Edited by Randolph B. Campbell

Compiled by William S. Pugsley and Marilyn P. Duncan


The laws that governed the institution of slavery in early Texas were enacted over a fifty-year period in which Texas moved through incarnations as a Spanish colony, a Mexican state, an independent republic, a part of the United States, and a Confederate state. This unusual legal heritage sets Texas apart from the other slave-holding states and provides a unique opportunity to examine how slave laws were enacted and upheld as political and legal structures changed.
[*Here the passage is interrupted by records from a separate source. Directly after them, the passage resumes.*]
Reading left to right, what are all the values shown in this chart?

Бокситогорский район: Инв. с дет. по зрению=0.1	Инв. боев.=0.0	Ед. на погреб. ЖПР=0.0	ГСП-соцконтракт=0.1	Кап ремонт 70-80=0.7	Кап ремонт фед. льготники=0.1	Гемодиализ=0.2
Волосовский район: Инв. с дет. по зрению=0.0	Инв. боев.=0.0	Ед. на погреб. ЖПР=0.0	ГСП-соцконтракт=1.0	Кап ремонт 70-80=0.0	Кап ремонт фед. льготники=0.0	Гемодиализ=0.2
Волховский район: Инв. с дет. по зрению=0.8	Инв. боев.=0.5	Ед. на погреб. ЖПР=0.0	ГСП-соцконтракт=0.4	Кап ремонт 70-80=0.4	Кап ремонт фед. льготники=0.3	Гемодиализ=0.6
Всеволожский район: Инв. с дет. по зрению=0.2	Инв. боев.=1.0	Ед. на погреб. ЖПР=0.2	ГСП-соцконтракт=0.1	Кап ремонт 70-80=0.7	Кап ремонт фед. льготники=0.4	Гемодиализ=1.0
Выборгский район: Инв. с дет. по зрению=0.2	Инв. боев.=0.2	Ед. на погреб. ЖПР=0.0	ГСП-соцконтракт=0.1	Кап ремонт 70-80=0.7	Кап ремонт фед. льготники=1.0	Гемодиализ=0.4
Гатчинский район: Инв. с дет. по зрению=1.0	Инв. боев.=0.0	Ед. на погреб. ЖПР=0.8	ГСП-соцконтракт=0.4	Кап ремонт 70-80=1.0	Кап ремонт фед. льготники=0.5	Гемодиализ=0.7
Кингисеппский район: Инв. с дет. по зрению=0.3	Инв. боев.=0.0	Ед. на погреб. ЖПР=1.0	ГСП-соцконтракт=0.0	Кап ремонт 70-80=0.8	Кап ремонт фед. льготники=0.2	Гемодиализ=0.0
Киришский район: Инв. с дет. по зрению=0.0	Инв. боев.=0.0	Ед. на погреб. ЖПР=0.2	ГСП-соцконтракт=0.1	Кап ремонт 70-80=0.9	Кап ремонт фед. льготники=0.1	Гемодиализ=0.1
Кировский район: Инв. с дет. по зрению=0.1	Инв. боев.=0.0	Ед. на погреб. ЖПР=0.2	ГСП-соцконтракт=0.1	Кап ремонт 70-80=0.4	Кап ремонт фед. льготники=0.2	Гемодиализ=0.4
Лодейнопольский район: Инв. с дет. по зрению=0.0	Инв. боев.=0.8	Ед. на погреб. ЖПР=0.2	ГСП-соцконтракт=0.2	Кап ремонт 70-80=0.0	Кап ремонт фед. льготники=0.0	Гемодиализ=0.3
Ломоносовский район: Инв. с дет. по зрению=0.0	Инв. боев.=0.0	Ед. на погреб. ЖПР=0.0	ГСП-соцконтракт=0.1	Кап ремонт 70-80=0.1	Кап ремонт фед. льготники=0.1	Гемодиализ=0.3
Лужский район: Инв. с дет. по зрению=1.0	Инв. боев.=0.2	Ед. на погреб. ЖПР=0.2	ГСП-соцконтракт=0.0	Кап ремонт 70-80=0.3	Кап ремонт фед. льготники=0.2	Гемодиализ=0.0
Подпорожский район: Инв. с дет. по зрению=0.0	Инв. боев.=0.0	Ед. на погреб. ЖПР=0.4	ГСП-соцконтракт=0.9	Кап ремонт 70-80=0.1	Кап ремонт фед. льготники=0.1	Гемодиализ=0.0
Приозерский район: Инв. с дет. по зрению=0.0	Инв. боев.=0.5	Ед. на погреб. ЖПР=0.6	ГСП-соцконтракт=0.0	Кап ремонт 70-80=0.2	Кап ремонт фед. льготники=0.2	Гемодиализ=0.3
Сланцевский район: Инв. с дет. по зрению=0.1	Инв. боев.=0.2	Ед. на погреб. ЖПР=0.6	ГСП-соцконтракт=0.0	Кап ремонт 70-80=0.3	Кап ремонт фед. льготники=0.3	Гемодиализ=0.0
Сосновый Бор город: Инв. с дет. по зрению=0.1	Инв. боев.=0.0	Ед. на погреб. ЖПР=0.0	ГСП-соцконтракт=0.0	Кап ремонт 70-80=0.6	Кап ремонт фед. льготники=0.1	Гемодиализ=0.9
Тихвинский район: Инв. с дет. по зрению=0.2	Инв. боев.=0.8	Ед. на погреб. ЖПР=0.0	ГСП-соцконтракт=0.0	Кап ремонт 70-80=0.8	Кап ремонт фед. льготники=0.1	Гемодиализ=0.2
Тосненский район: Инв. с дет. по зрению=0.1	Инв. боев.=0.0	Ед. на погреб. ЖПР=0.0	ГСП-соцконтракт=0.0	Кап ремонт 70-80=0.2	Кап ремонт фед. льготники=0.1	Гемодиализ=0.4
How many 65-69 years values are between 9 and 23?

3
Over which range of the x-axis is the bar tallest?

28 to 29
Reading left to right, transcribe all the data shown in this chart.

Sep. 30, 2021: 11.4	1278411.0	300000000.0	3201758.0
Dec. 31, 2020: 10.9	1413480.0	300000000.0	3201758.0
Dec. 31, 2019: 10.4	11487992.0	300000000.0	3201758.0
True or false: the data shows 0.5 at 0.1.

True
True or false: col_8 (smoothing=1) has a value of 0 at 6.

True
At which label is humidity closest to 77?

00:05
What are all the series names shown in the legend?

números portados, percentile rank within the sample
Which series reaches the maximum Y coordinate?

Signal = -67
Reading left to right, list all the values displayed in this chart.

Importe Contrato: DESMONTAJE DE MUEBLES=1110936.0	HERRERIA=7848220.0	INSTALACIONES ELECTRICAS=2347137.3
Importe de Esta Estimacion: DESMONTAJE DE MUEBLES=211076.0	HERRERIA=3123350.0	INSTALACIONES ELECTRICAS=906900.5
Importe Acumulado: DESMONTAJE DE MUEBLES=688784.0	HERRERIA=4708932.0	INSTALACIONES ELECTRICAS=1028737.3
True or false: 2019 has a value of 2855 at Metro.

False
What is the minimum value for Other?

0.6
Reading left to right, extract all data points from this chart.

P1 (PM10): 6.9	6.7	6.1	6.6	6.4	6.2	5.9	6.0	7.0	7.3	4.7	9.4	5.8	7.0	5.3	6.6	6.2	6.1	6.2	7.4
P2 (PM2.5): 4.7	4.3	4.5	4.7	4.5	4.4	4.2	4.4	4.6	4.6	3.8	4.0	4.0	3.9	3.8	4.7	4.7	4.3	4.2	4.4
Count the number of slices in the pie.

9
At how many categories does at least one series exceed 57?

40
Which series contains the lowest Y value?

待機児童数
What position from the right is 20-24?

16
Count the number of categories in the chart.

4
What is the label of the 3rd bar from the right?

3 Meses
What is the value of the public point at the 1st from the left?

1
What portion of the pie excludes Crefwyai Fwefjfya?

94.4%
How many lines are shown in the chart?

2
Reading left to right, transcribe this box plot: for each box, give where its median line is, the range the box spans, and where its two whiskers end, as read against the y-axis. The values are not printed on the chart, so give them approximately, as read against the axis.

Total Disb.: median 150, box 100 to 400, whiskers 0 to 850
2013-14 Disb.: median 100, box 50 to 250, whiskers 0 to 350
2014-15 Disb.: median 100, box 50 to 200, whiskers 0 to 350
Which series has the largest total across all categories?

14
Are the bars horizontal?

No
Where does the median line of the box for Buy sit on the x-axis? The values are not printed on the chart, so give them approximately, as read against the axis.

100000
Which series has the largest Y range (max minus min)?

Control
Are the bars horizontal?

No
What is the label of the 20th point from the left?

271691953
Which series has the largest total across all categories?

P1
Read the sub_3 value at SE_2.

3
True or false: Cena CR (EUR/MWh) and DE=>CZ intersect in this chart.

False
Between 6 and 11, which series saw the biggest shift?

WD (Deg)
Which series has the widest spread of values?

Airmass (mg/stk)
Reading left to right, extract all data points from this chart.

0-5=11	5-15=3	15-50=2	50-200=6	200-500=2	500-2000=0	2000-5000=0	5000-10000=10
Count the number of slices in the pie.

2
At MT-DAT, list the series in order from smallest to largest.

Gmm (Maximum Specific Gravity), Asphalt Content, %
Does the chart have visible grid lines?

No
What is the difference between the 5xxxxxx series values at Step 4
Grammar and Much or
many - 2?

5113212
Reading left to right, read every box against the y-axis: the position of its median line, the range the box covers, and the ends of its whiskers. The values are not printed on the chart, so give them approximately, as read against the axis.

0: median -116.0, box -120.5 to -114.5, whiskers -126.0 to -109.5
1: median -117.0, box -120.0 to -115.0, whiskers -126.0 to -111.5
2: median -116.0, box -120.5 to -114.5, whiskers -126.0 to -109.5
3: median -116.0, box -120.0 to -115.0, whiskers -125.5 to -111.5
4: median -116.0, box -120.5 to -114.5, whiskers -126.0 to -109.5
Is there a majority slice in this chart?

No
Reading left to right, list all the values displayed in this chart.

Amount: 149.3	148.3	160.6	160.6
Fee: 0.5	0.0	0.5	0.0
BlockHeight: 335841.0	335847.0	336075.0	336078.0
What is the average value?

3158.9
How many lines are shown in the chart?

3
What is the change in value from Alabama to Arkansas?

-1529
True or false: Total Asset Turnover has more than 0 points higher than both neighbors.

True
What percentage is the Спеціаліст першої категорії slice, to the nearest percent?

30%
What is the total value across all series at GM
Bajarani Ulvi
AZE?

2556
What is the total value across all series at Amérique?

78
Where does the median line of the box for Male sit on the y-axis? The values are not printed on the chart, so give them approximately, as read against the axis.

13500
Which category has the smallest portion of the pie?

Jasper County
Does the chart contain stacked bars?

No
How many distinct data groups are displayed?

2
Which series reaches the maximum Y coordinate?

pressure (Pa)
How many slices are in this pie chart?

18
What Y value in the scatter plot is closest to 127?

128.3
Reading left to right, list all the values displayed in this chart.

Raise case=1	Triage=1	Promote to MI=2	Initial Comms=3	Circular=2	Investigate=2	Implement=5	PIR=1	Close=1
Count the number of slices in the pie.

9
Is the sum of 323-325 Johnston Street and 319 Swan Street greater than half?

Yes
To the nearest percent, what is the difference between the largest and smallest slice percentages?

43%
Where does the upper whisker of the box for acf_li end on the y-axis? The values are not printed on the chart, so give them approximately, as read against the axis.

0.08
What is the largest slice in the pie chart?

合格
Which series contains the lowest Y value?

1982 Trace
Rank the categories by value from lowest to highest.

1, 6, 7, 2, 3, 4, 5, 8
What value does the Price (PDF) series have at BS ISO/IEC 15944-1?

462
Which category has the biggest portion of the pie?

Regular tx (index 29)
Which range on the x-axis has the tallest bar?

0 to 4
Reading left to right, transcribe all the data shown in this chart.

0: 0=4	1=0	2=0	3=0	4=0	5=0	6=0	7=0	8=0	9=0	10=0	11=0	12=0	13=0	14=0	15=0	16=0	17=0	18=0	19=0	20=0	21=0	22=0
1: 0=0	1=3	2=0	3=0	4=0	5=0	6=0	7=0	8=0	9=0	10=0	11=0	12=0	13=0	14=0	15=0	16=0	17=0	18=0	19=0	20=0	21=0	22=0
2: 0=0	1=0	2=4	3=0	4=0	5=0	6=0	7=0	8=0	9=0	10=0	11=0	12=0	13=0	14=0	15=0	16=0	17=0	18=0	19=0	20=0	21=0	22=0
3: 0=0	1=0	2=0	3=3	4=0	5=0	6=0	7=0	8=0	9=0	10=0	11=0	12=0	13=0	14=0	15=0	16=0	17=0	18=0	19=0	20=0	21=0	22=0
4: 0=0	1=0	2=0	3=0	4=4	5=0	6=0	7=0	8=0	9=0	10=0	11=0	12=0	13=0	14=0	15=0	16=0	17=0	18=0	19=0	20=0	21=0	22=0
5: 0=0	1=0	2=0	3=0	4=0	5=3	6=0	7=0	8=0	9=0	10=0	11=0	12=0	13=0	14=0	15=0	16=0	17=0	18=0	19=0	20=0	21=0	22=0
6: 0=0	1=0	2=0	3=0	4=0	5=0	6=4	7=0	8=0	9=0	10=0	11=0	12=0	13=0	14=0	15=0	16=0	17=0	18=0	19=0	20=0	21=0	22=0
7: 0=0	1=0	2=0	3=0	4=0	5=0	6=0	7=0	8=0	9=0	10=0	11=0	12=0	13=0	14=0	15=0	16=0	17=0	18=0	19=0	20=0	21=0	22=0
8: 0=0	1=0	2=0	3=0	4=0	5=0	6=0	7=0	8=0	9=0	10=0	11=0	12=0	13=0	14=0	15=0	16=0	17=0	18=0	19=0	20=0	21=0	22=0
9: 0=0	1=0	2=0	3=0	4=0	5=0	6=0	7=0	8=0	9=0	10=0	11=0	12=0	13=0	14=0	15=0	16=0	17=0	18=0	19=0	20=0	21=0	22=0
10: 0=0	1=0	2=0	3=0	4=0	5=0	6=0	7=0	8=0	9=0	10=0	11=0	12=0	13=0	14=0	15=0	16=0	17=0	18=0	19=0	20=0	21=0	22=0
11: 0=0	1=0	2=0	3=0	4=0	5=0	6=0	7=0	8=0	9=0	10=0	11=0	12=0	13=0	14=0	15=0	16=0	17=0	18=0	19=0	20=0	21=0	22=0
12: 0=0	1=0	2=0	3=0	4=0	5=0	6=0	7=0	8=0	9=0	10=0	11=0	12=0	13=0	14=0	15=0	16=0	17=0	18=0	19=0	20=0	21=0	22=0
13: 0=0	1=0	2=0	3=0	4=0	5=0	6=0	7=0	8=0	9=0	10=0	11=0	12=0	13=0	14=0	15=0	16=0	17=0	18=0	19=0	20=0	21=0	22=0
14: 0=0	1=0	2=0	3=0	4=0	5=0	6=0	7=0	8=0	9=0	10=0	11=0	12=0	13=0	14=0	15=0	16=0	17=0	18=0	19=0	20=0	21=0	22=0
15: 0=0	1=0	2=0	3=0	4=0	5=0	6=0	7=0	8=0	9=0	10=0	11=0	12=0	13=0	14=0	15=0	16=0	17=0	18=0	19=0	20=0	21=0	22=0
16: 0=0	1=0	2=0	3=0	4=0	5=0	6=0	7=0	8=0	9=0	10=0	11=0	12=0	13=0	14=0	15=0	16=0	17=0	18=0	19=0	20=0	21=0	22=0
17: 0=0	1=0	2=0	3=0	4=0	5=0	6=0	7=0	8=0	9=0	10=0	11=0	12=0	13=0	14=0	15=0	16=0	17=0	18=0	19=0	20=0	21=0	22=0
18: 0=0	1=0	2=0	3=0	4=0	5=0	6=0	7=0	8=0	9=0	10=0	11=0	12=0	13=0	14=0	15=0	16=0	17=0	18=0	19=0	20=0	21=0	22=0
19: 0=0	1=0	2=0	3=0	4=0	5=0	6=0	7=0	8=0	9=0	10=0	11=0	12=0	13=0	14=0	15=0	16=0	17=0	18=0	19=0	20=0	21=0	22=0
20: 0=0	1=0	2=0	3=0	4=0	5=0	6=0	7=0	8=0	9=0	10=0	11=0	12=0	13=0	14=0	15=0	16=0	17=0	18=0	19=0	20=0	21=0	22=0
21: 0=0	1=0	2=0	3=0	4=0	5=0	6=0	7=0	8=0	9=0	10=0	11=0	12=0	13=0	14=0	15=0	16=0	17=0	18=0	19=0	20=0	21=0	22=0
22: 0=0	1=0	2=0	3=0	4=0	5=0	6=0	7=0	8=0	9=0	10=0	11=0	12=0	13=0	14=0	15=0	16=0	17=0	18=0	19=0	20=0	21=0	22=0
The Laws of Slavery in Texas makes that examination possible by combining seminal historical essays with excerpts from key legal documents from the slave period and tying them together with interpretive commentary by the foremost scholar on the subject, Randolph B. Campbell.

Campbell's commentary focuses on an aspect of slave law that was particularly evident in the evolving legal system of early Texas: the dilemma that arose when human beings were treated as property. As Campbell points out, defining slaves as moveable property, or chattel, presented a serious difficulty to those who wrote and interpreted the law because, unlike any other form of property, slaves were sentient beings. They were held responsible for their crimes, and in numerous other ways statute and case law dealing with slavery recognized the humanness of the enslaved. Attempts to protect the property rights of slave owners led to increasingly restrictive laws—including laws concerning free blacks—that were difficult to uphold. The documents in this collection reveal both the roots of the dilemma and its inevitable outcome.